Comme dans les deux œuvres précédentes, des changements dans les qualités énergétiques et esthétiques ont façonné l'atmosphère et l'humeur - avec clarté et intrigue. Par exemple, une ouverture dramatique pleine et vaste s'est dissoute en quelque chose de plus doux que la sensation d'une séquence de groupes plus petits. Les personnages ont commencé à se développer à travers des moments théâtraux, comme dans l'œuvre précédente. Le geste a aidé à créer ces moments, tandis que des mouvements techniquement plus «grands» et traditionnels - tels que des ascenseurs expansifs roulant en douceur dans le sol ou atterrissant dans une arabesque magnifiquement soulevée - ont maintenu une énergie dynamique et une intrigue visuelle.

Pourtant, j'ai trouvé ce travail qui résonnait moins en moi que les deux précédents. Peut-être que la spécificité temporelle a en fait nui à mon expérience de celui-ci, assez étrangement peut-être que mon esprit a aimé remplir les blancs plutôt que de donner le texte intégral. Fait intéressant, la fin de Bond semblait offrir du temps pour une telle réflexion sur l’interprétation personnelle que les danseurs sont sortis, un par un, mais la scène est restée allumée et le rideau est tombé.

Avec quoi nos esprits pourraient-ils remplir la scène à ce moment-là, colorés par notre perspective sur ce qui venait de se passer là-bas?
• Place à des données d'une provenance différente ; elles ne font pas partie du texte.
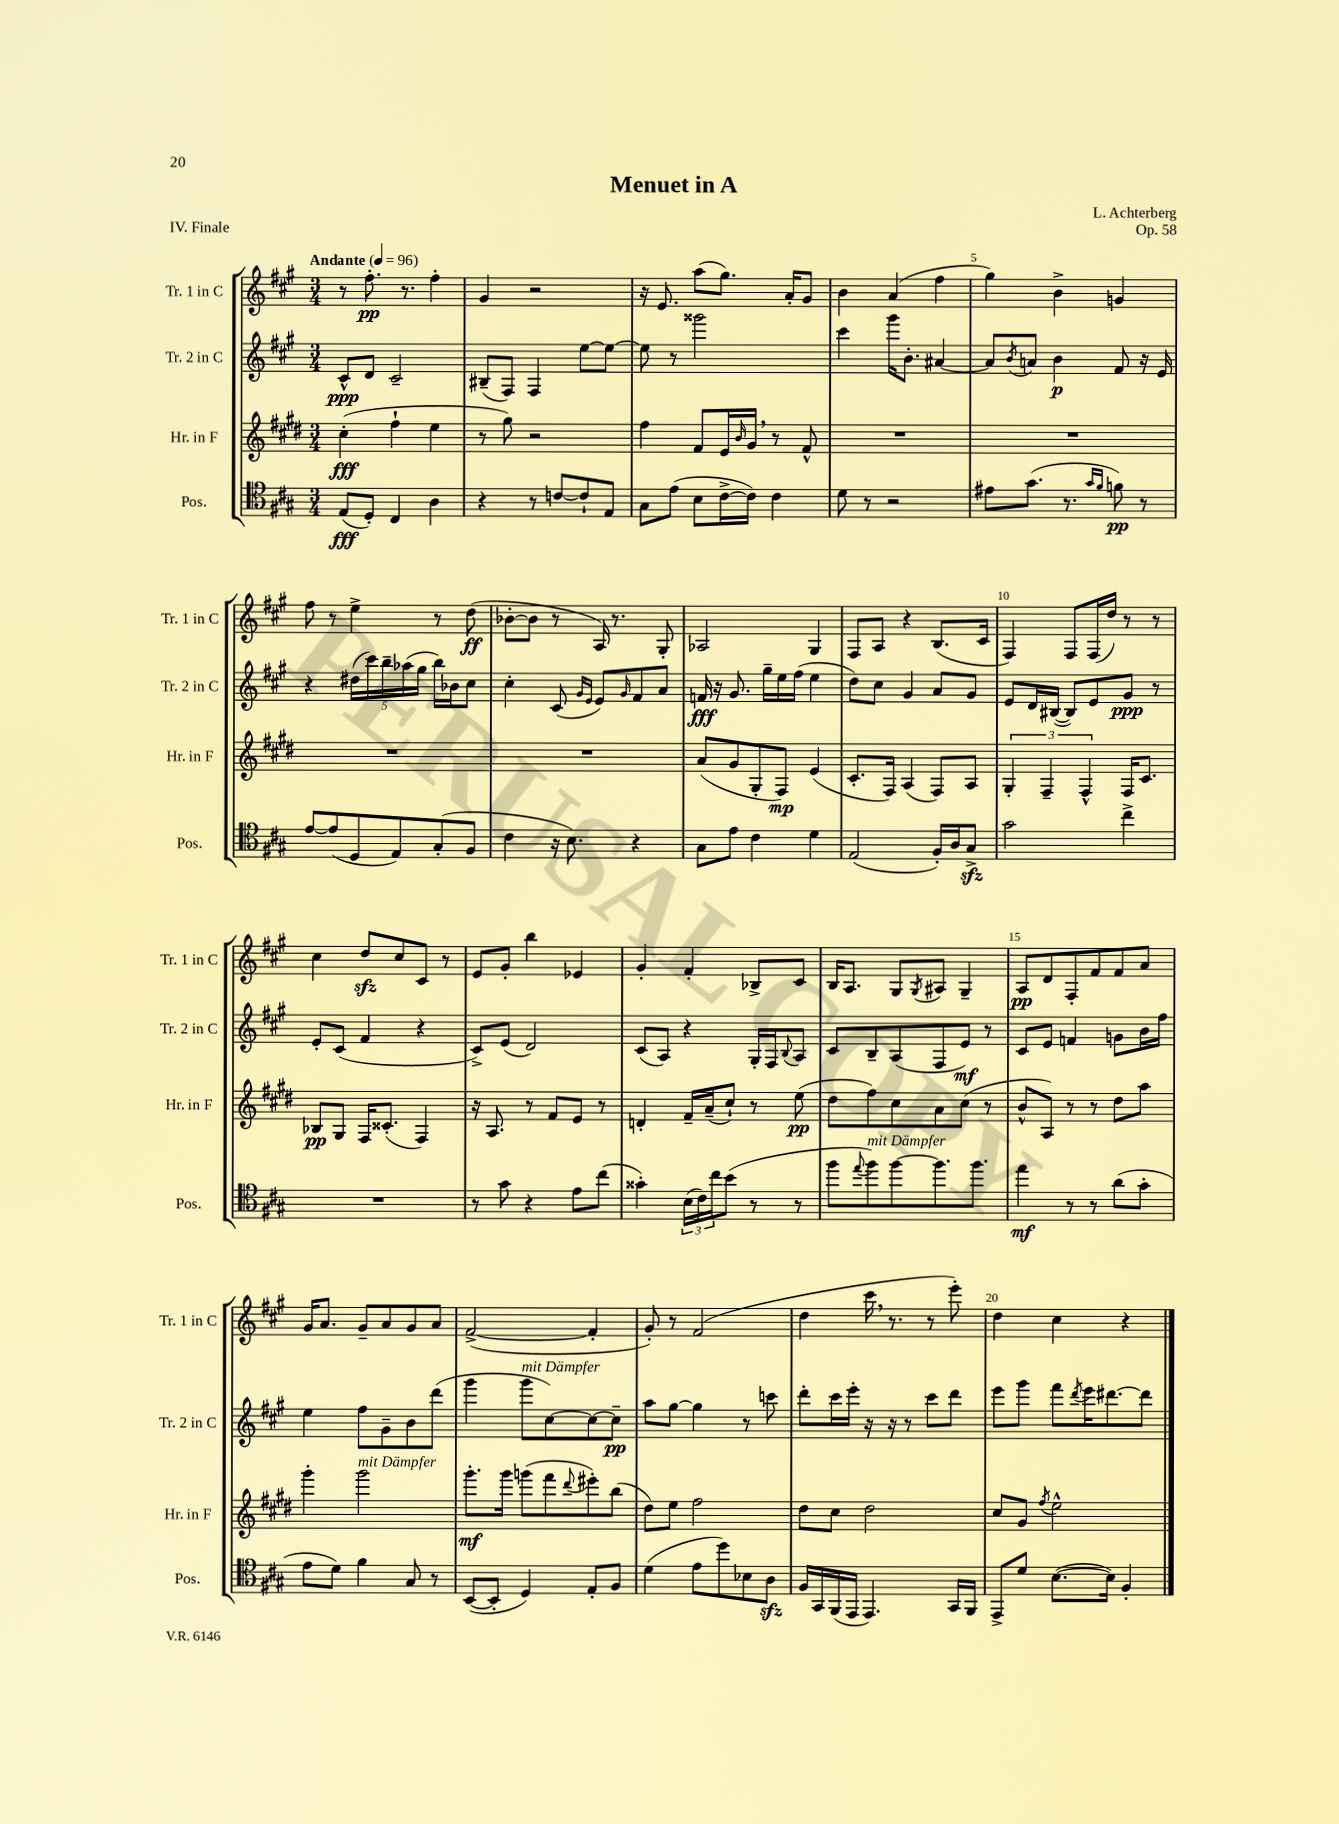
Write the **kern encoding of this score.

**kern	**dynam	**kern	**dynam	**kern	**dynam	**kern	**dynam
*part4	*part4	*part3	*part3	*part2	*part2	*part1	*part1
*staff4	*staff4	*staff3	*staff3	*staff2	*staff2	*staff1	*staff1
*I"Pos.	*	*I"Hr. in F	*	*I"Tr. 2 in C	*	*I"Tr. 1 in C	*
*I'Pos.	*	*I'Hr. in F	*	*I'Tr. 2 in C	*	*I'Tr. 1 in C	*
*clefC4	*	*clefG2	*	*clefG2	*	*clefG2	*
*k[f#c#g#]	*	*k[f#c#g#d#]	*	*k[f#c#g#]	*	*k[f#c#g#]	*
*M3/4	*	*M3/4	*	*M3/4	*	*M3/4	*
*MM96	*	*MM96	*	*MM96	*	*MM96	*
=1	=1	=1	=1	=1	=1	=1	=1
!	!	!	!	!	!	!LO:TX:a:B:t=Andante	!
(8E/L	fff	(4cc#'\	fff	8c#^^/L	ppp	8r	.
8D'/J)	.	.	.	8d/J	.	8.ff#'\	pp
4C#/	.	4ff#`\	.	2c#~/	.	.	.
.	.	.	.	.	.	8.r	.
4A\	.	4ee\	.	.	.	4ff#'\	.
=2	=2	=2	=2	=2	=2	=2	=2
4r	.	8r	.	(8B#X~/L	.	4g#/	.
.	.	8gg#\)	.	8F#/J)	.	.	.
8r	.	2r	.	4F#/	.	2r	.
[8cn/L	.	.	.	.	.	.	.
8c`/]	.	.	.	[8ee\L	.	.	.
8E/J	.	.	.	8ee\J_	.	.	.
=3	=3	=3	=3	=3	=3	=3	=3
8G#\L	.	4ff#\	.	8ee\]	.	16r	.
.	.	.	.	.	.	8.e/	.
(8e\J	.	.	.	8r	.	.	.
8B\L	.	8f#/L	.	2ggg##X\	.	(8aa\L	.
[16c#^\L	.	16e/L	.	.	.	8.gg#\J)	.
.	.	16qqb/	.	.	.	.	.
16c#\JJ])	.	16g#,/JJ	.	.	.	.	.
4c#\	.	8r	.	.	.	.	.
.	.	.	.	.	.	16a'/KL	.
.	.	8f#^^/	.	.	.	8g#/J	.
=4	=4	=4	=4	=4	=4	=4	=4
8d\	.	2.r	.	4ccc#\	.	4b\	.
8r	.	.	.	.	.	.	.
2r	.	.	.	16ggg#\KL	.	(4a/	.
.	.	.	.	8.b'\J	.	.	.
.	.	.	.	[4a#X/	.	4ff#\	.
=5	=5	=5	=5	=5	=5	=5	=5
8e#X\L	.	2.r	.	8a#/L]	.	4gg#\)	.
.	.	.	.	8qb/	.	.	.
(8.g#\J	.	.	.	8an/J	.	.	.
.	.	.	.	4b\	p	4b^\	.
8.r	.	.	.	.	.	.	.
16qqg#/LL	.	.	.	.	.	.	.
16qqf#/JJ	.	.	.	.	.	.	.
8fn\)	pp	.	.	8f#/	.	4gn/	.
8r	.	.	.	16r	.	.	.
.	.	.	.	16e/	.	.	.
!!LO:LB:g=z
=6	=6	=6	=6	=6	=6	=6	=6
[8e/L	.	2.r	.	4r	.	8ff#\	.
(8e/]	.	.	.	.	.	8r	.
8D/	.	.	.	(20dd#X\LL	.	4ee^\	.
.	.	.	.	20ccc#\)	.	.	.
.	.	.	.	20bb~\	.	.	.
8E/)	.	.	.	.	.	.	.
.	.	.	.	(20aa-X\	.	.	.
.	.	.	.	20gg#\JJ	.	.	.
(8G#'/	.	.	.	16bb\LL)	.	8r	.
.	.	.	.	16b-X\J	.	.	.
8F#/J	.	.	.	8cc#\J	.	(8dd\	ff
=7	=7	=7	=7	=7	=7	=7	=7
4c#\	.	2.r	.	4cc#'\	.	[8b-X'\L	.
.	.	.	.	.	.	8b-\J]	.
16r	.	.	.	(8c#/	.	8r	.
8.B\)	.	.	.	.	.	.	.
.	.	.	.	16qqg#/LL	.	.	.
.	.	.	.	16qqe/JJ	.	.	.
.	.	.	.	8e/L)	.	16A/)	.
.	.	.	.	.	.	8.r	.
.	.	.	.	16qqg#/	.	.	.
4r	.	.	.	8f#/	.	.	.
.	.	.	.	8a/J	.	8G#'/	.
=8	=8	=8	=8	=8	=8	=8	=8
8G#\L	.	(8a/L	.	16fn/	fff	2A-X/	.
.	.	.	.	16r	.	.	.
8e\J	.	8g#/	.	8.g#/	.	.	.
4c#\	.	8G#'/	.	.	.	.	.
.	.	.	.	16gg#~\LL	.	.	.
.	.	8F#/J)	mp	16ee\	.	.	.
.	.	.	.	(16ff#\JJ	.	.	.
4d\	.	(4e/	.	4ee\	.	4G#/	.
=9	=9	=9	=9	=9	=9	=9	=9
(2E/	.	8.c#'/L	.	8dd\L)	.	8F#/L	.
.	.	.	.	8cc#\J	.	8A/J	.
.	.	16F#/Jk)	.	.	.	.	.
.	.	(4A/	.	4g#/	.	4r	.
16F#'/LL)	.	8F#/L)	.	8a/L	.	(8.B/L	.
16A/J	.	.	.	.	.	.	.
8G#zz^/J	.	8A/J	.	8g#/J	.	.	.
.	.	.	.	.	.	16c#/Jk	.
=10	=10	=10	=10	=10	=10	=10	=10
2g#\	.	6G#'/	.	8e/L	.	4F#/)	.
.	.	.	.	16d/L	.	.	.
.	.	6F#~/	.	.	.	.	.
.	.	.	.	([16B#X/JJ	.	.	.
.	.	.	.	8B#/L])	.	8F#/L	.
.	.	6F#^^/	.	.	.	.	.
.	.	.	.	8e/	.	(16F#/L	.
.	.	.	.	.	.	16dd/JJ)	.
4cc#^\	.	16F#/KL	.	8g#/J	ppp	8r	.
.	.	8.c#/J	.	.	.	.	.
.	.	.	.	8r	.	8r	.
!!LO:LB:g=z
=11	=11	=11	=11	=11	=11	=11	=11
2.r	.	8B-X/L	pp	8e'/L	.	4cc#\	.
.	.	8G#/J	.	(8c#/J	.	.	.
.	.	16F#/KL	.	4f#/	.	8ddzz/L	.
.	.	(8.c##X'/J	.	.	.	.	.
.	.	.	.	.	.	8cc#/	.
.	.	4F#/)	.	4r	.	8c#/J	.
.	.	.	.	.	.	8r	.
=12	=12	=12	=12	=12	=12	=12	=12
8r	.	16r	.	8c#^/L)	.	8e/L	.
.	.	8.A/	.	.	.	.	.
8g#\	.	.	.	(8e/J	.	8g#'/J	.
4r	.	8r	.	2d/)	.	4bb\	.
.	.	8f#/L	.	.	.	.	.
8e\L	.	8e/J	.	.	.	4e-X/	.
(8cc#\J	.	8r	.	.	.	.	.
=13	=13	=13	=13	=13	=13	=13	=13
4g##X'\)	.	4dn'/	.	(8c#/L	.	4g#'/	.
.	.	.	.	8A/J)	.	.	.
(24B\LL	.	16f#~/LL	.	4r	.	4f#'/	.
24c#\)	.	.	.	.	.	.	.
.	.	(16a~/J	.	.	.	.	.
24cc#\J	.	.	.	.	.	.	.
(8b\J	.	8cc#`/J)	.	.	.	.	.
8r	.	8r	.	16G#'/LL	.	8B-X^/L	.
.	.	.	.	16F#/J	.	.	.
.	.	.	.	8qqB/	.	.	.
8r	.	(8ee\	pp	8A/J	.	8c#/J	.
=14	=14	=14	=14	=14	=14	=14	=14
8ff#\L	.	8dd#\L	.	8c#/L	.	16B/KL	.
.	.	.	.	.	.	8.A/J	.
8qqee/	.	.	.	.	.	.	.
!LO:TX:a:i:t=mit Dämpfer	!	!	!	!	!	!	!
8ff#\)	.	8ff#\)	.	8B~/	.	.	.
[8ff#\	.	8cc#\	.	(8A/	.	8G#/L	.
.	.	.	.	.	.	8qG#/	.
8.ff#\]	.	8a\	.	8F#/	.	8A#X/J	.
.	.	(8cc#\J	.	8e/J)	mf	4G#~/	.
8.ff#\J	.	.	.	.	.	.	.
.	.	8r	.	8r	.	.	.
=15	=15	=15	=15	=15	=15	=15	=15
4ee\	mf	8b^^/L	.	8c#/L	.	8A/L	pp
.	.	8A/J)	.	8e/J	.	8d/	.
8r	.	8r	.	4fn/	.	8F#'/	.
8r	.	8r	.	.	.	8f#/	.
(8a\L	.	8dd#\L	.	8gn\L	.	8f#/	.
8g#'\J	.	8aa\J	.	16b\L	.	8a/J	.
.	.	.	.	16ff#\JJ	.	.	.
!!LO:LB:g=z
=16	=16	=16	=16	=16	=16	=16	=16
8e\L	.	4ggg#'\	.	4ee\	.	16g#/KL	.
.	.	.	.	.	.	8.a/J	.
8d\J)	.	.	.	.	.	.	.
!	!	!LO:TX:a:i:t=mit Dämpfer	!	!	!	!	!
4f#\	.	2ggg#\	.	8ff#\L	.	8g#~/L	.
.	.	.	.	8g#~\	.	8a/	.
8G#/	.	.	.	8b\	.	8g#/	.
8r	.	.	.	(8ddd\J	.	8a/J	.
=17	=17	=17	=17	=17	=17	=17	=17
([8BB/L	.	8.ggg#'\L	mf	4ggg#\	.	([2f#^/	.
8BB'/J]	.	.	.	.	.	.	.
.	.	16ggg#\Jk	.	.	.	.	.
!	!	!	!	!LO:TX:a:i:t=mit Dämpfer	!	!	!
4D/)	.	(8gggn\L	.	8ggg#\L	.	.	.
.	.	8fff#\	.	[8cc#\)	.	.	.
.	.	8qqddd#/	.	.	.	.	.
8E'/L	.	8eee#X'\)	.	8cc#\_	.	4f#'/]	.
8F#/J	.	(8bb\J	.	8cc#~\J]	pp	.	.
=18	=18	=18	=18	=18	=18	=18	=18
(4d\	.	8dd#\L)	.	8aa\L	.	8g#'/)	.
.	.	8ee\J	.	[8gg#\J	.	8r	.
8e\L	.	2ff#\	.	4gg#\]	.	(2f#/	.
8dd\)	.	.	.	.	.	.	.
8B-X\	.	.	.	8r	.	.	.
8Azz\J	.	.	.	8cccn\	.	.	.
=19	=19	=19	=19	=19	=19	=19	=19
16F#/LL	.	8dd#\L	.	8ddd'\L	.	4dd\	.
16GG#/	.	.	.	.	.	.	.
(16FF#/	.	8cc#\J	.	16ccc#\L	.	.	.
16EE/JJ	.	.	.	16eee'\JJ	.	.	.
4.EE/)	.	2dd#\	.	16r	.	16ccc#,\	.
.	.	.	.	16r	.	8.r	.
.	.	.	.	8r	.	.	.
.	.	.	.	8ccc#\L	.	8r	.
16GG#/LL	.	.	.	8ddd\J	.	8eee'\)	.
16FF#/JJ	.	.	.	.	.	.	.
=20	=20	=20	=20	=20	=20	=20	=20
8EE^/L	.	8cc#/L	.	8eee\L	.	4dd\	.
8d/J	.	8g#/J	.	8ggg#\J	.	.	.
.	.	8qff#/	.	.	.	.	.
([8.B\L	.	2ee^^\	.	8fff#\L	.	4cc#\	.
.	.	.	.	8qddd/	.	.	.
.	.	.	.	16eee\K	.	.	.
16B\Jk])	.	.	.	[8.ddd#X\	.	.	.
4F#'/	.	.	.	.	.	4r	.
.	.	.	.	8ddd#\J]	.	.	.
==	==	==	==	==	==	==	==
*-	*-	*-	*-	*-	*-	*-	*-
Comment ces perspectives pourraient-elles se rapporter à ce que nous imaginons des personnages que nous venons de rencontrer, et dans quelle mesure nous-mêmes - et les points communs entre les deux? La danse dans l'espace, dans le temps - passé, présent et futur - peut nous amener à une telle réflexion, souvent sur les choses mêmes qui nous rendent humains. L’émission d’ABT de ce soir a rendu cette vérité indéniable.

Par Kathryn Boland de La danse informe.